Je reçus des ordres précis qu’au cas où les Français
quittaient Tournai, j’avais à battre en retraite dans
la direction de Courtrai et organiser la défense du
canal de l’Espierres.
C’est
ce que je fis immédiatement et arrivai à Espierres le
jeudi premier octobre. Je m’aperçus alors que le mécanisme
de levage des ponts-levis du canal étaient du mauvais
côté, du côté de l’ennemi, que c’était impossible de
changer ce mécanisme et de le mettre de notre côté,
du côté nord. C’était le plus malheureux et c’était
une autre preuve que, dans le passé, nous avions très
peu l’idée de devoir un jour partir en guerre.
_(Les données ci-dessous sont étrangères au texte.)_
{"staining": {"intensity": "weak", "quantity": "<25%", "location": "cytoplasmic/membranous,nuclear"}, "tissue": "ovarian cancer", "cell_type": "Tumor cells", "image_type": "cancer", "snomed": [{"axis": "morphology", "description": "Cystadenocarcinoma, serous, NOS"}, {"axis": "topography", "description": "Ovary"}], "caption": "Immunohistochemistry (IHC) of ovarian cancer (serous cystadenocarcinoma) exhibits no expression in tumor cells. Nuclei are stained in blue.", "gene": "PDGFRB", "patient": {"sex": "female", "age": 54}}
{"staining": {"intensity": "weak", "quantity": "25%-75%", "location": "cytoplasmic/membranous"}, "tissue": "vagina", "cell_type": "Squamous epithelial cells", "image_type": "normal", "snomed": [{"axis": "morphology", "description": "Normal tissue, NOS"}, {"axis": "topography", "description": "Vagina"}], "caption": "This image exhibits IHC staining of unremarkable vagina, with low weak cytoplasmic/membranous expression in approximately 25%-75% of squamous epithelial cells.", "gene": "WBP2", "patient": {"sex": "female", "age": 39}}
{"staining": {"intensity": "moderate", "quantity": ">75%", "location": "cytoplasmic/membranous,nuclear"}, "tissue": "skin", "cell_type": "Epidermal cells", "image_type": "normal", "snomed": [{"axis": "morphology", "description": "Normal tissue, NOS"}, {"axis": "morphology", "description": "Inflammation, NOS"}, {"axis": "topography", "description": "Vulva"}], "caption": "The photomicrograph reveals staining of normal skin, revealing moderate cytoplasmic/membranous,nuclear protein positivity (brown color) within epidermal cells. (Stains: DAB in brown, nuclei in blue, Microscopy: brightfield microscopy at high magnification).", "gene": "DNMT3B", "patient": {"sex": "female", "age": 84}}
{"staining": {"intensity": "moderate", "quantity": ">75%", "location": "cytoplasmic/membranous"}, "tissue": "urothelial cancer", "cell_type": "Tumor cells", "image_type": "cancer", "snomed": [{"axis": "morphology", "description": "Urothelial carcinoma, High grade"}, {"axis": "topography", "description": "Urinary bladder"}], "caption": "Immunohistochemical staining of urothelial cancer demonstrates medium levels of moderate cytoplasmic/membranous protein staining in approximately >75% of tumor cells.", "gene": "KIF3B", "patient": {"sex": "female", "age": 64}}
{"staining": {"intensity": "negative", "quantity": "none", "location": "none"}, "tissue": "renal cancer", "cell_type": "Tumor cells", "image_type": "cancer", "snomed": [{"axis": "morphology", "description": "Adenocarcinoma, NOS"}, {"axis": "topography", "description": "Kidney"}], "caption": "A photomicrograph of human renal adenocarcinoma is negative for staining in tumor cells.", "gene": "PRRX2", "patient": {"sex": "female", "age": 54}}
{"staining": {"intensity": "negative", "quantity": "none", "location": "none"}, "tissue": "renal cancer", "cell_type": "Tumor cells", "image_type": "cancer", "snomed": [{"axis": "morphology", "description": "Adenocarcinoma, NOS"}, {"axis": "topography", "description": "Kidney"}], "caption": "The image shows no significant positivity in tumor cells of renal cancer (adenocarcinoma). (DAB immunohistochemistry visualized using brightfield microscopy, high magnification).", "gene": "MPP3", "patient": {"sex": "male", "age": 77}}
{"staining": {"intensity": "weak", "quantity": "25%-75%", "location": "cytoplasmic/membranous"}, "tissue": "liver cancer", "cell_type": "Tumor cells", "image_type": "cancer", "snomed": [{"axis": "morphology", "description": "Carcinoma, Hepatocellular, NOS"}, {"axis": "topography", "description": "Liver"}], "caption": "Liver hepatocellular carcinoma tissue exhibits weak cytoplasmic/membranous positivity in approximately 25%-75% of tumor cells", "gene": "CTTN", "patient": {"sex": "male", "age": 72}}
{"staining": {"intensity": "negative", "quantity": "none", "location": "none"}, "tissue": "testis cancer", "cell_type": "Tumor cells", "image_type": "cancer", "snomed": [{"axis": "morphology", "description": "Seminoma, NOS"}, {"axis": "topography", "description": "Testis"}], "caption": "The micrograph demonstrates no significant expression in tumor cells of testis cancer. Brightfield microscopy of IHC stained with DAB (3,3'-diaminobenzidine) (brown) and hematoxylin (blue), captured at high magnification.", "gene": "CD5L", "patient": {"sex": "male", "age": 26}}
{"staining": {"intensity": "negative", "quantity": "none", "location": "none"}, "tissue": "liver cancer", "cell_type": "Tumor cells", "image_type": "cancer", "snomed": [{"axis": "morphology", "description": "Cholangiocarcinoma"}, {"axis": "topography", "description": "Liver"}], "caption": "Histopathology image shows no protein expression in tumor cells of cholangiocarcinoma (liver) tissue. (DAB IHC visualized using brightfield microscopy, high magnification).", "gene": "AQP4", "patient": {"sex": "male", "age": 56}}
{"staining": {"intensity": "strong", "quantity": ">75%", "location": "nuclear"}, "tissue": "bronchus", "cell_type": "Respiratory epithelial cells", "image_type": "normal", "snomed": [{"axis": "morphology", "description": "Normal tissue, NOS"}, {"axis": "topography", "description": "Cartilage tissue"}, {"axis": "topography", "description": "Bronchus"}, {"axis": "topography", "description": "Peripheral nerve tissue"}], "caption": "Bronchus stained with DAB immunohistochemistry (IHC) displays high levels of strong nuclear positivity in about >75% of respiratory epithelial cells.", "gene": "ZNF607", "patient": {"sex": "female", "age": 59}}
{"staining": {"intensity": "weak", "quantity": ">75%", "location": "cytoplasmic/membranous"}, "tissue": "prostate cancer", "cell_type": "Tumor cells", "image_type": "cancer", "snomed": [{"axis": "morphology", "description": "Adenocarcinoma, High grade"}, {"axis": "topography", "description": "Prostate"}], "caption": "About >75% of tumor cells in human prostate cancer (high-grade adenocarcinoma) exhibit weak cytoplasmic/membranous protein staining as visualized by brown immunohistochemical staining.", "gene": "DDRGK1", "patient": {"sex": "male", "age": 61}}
Mon état-major
s’installa à Dottignies. Je pris toutes les mesures
pour garder les différents points d’où il était possible
de traverser le canal entre le village d’Espierres et
la ligne de chemin de fer Herseaux - Tournai. Cela m’obligea
à déployer mes hommes et aussi à scinder mes faibles
forces selon le nombre de ponts.
Pendant
les trois jours suivants, nous fûmes en contact avec
les Allemands. Nous lançâmes des patrouilles et fîmes
des prisonniers. Nos jeunes Volontaires étaient au feu
pour la première fois mais ils étaient si courageux
et si impatients à se battre que le deuxième jour, je
nommai au grade de Caporal, sept soldats pour leur conduite
devant l’ennemi. Cela encouragea tant les autres qu’ils
voulurent se distinguer eux-mêmes.
Le
samedi trois octobre, à la nuit tombante, l’ennemi,
après avoir été repoussé trois fois, revint en force
et força deux de mes postes, situés à l’extrême – droite,
à reculer. De l’autre côté, il progressait par Herseaux
et Estaimpuis. J’étais tourné par ma droite et, en même
temps, coincé dans Espierres. J’eus le temps de constituer
sur ce flanc un groupe de gendarmes et de Volontaires-cyclistes
pour contrer ce mouvement de tenaille et battre en retraite
vers Courtrai
Nous
étions constamment poursuivis et notre progression était
difficile à cause de l’obscurité. Je fis stopper un
tramway venant de Courtrai et y fit monter la Garde
civique de Tournai. Ces hommes n’avaient aucune notion
des combats d’arrière-garde.
A
mi-chemin de Courtrai, je rencontrai des gendarmes de
Flandre orientale, venant à notre secours et, avec leur
protection, nous atteignîmes cette ville.
A
l’appel de mes soldats, je vis que trois de mes Volontaires
étaient manquants. J’en déduis qu’ils étaient soit morts
ou blessés, soit prisonniers. Pas du tout ! Ces braves
avaient réussi l’exploit suivant.
Le
dimanche matin, le 4 octobre, deux de ces « manquants
à l’appel » arrivèrent à Courtrai. Ils portaient les
selles des chevaux de deux Uhlans, avec leurs accessoires.
Ils avaient transporté cette charge d’environ quarante
kilos par homme depuis Espierres, à travers les lignes
ennemies sur une distance d’environ vingt kilomètres.
Quand nous les questionnâmes, ils répondirent avoir
connaissance de notre repli vers Courtrai mais ils souhaitaient
« avoir leur Prussien » avant de rejoindre. Ils avaient
été poursuivis par les Uhlans le long de la rive du
canal ; ils avaient traversé, sur un madrier de bois,
le boueux ruisseau à Espierres qui coule parallèlement
au canal. Les cavaliers Uhlans pensaient utiliser la
même tactique mais ils s’enfoncèrent dans la vase du
fond du ruisseau. Nos soldats les abattirent alors,
retirèrent les chevaux de leur dangereuse situation
et prirent les selles pour nous prouver qu’ils avaient
atteint leur objectif. Le troisième « manquant à l’appel
» ramena à Courtrai, un cheval allemand, totalement
équipé, après avoir tué son cavalier. Il était revenu
tout seul. C’étaient tous des actes magnifiques, considérant
qu’ils avaient, tous les trois, traversé de part en
part, une zone envahie par l’ennemi.